The meal was served family style, so each of us at the table could take as much or as little as we wanted. We started off with 5 different antipasti dishes. The wildcat bruschetta was a winner at our table. The texture, flavor, and portion were perfect. We also thought that it was very creative to have salt and vinegar potato chips served with caviar. None of us ever had such a dish before, and we enjoyed it. The House Cured Ham, as always was perfectly tender and buttery and better than any domestic air dried ham I have ever had.

I think the pasta course was my favorite. The crespele, was a ricotta and chard roled crepe finished in the wood burning brick oven. The she crab pasta was made with fresh made linguine made by Tom Lazzaro from Lzzaroli's Pasta shop. The lump crab meat in the light cream sauce was unbelieveable. Two of us at the table thought this was our favorite course.

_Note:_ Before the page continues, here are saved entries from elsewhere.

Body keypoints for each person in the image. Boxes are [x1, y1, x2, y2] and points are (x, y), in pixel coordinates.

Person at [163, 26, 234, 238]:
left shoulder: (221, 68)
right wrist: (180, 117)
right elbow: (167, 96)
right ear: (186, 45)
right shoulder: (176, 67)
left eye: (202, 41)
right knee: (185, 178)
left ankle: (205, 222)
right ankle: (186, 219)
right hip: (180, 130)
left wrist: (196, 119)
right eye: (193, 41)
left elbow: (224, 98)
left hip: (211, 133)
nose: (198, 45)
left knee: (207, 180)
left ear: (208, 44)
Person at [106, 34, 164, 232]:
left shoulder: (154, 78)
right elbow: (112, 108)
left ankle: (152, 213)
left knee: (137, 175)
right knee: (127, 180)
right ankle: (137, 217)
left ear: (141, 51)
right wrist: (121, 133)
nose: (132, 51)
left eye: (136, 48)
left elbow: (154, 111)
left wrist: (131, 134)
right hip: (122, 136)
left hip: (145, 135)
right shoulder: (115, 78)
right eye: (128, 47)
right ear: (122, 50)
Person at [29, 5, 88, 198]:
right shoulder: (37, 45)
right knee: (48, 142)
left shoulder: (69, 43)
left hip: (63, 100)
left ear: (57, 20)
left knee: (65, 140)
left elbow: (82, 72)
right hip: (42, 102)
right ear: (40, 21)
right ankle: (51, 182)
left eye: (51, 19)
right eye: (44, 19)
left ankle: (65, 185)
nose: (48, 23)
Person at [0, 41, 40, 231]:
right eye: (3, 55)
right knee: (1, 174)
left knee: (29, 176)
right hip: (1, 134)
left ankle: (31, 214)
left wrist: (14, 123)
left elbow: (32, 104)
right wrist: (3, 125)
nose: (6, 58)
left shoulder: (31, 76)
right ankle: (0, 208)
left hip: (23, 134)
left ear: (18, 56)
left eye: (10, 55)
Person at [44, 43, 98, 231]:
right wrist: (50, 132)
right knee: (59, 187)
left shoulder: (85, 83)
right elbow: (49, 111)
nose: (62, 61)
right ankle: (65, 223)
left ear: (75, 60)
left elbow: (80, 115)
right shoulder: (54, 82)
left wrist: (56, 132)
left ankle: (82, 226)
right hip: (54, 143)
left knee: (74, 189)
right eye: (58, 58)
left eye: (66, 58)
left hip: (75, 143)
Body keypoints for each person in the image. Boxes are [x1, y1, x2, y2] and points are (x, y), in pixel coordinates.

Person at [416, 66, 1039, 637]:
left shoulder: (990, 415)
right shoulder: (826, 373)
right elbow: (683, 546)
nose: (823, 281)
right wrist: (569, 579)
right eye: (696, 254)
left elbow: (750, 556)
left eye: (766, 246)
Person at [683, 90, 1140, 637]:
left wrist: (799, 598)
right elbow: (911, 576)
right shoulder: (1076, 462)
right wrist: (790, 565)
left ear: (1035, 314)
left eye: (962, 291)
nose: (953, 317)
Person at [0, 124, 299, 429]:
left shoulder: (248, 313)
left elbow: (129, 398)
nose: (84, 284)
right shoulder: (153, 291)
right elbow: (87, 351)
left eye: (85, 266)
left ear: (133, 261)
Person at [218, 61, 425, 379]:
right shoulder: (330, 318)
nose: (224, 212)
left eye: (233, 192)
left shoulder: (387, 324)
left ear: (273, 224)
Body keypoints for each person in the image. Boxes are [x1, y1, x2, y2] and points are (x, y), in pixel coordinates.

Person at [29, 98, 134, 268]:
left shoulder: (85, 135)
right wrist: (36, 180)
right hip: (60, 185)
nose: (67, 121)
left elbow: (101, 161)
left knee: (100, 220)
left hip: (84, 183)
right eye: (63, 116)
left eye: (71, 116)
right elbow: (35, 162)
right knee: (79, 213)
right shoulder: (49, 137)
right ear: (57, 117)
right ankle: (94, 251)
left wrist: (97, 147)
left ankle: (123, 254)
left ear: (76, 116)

For the main course, we got veal meatballs made with peanuts and raisins, in a milk braise. I have only seen one other milk braise, which was made by braising meat in milk on a very low and slow heat. The braising milk condenses into a lovely creamy consistency, turns to a nice light brown color, and adsorbs the meat drippings flavor. One of our table thought this was the best dish of the night. I would have to agree, these were possibly some of the best meatballs I have eaten ever. The other meat dish was chestnut stuffing stuffed quail. I have not had quail in many years, since I was a child, so I was a bit at a loss on how to eat this dish. Luckily, Tandy Wilson deboned the breast and rib cage out of the quail and let a cuttable quail and stuffing dish. The quail was subtle, smooth and cooked to perfect tenderness with a nice crisp skin on top. By the time I ate this, I was so so stuffed, it was hard for me to taste anything at this point. The ribolita was the side dish to accompany the meats. I did not know what a ribolita until this day. Tandy Wilson's ribolita is his take on a traditional Tuscan dish that is like a thick vegetable minestrone soup. I believe this dish had braising greens, onion, chickpeas, white beans, bread chunks, probably vegetable stock made from onions, carrots and celery. We did not eat much of this because we had reached max capacity at this point with dessert yet to come. For dessert, the mascarpone gelato was a perfect way to end the meal. It was surprisingly light, and flavorful.

meat

We left City House and retreated to our house for a little ringing in the new year, and Dick Clark's Times Square ball drop. I had made earlier that day in the slow cooker, some Hoppin' John, black-eyed peas. In the south, it is a tradition to eat black-eyed peas for New Years for good luck. I believe this tradition came from the Civil War when the Union came and burned a lot of the southern plantation homes and crops, but leaving cowpeas aka black-eyed peas for livestock food. At that time, black-eyed peas were considered cow food by the Union, not real human food. The South, felt so lucky to have cowpeas aka black-eyed peas to feed their remaining livestock and themselves, it has become a tradition to eat these cowpeas on New Year's day to ring the new year with a lot of luck. My black-eyed peas are simply a little beef stock, water and some smoked pork jowl for flavoring for the black-eyed peas. No salt, no pepper, just 4 ingredients. Eventhough we were all stuffed from dinner, I made a little cup for everyone to try a bite of black-eyed peas and to ring in the new year with a lot of luck.

I hope you all have a Happy, Healthy, Prosperous and Lucky New Year!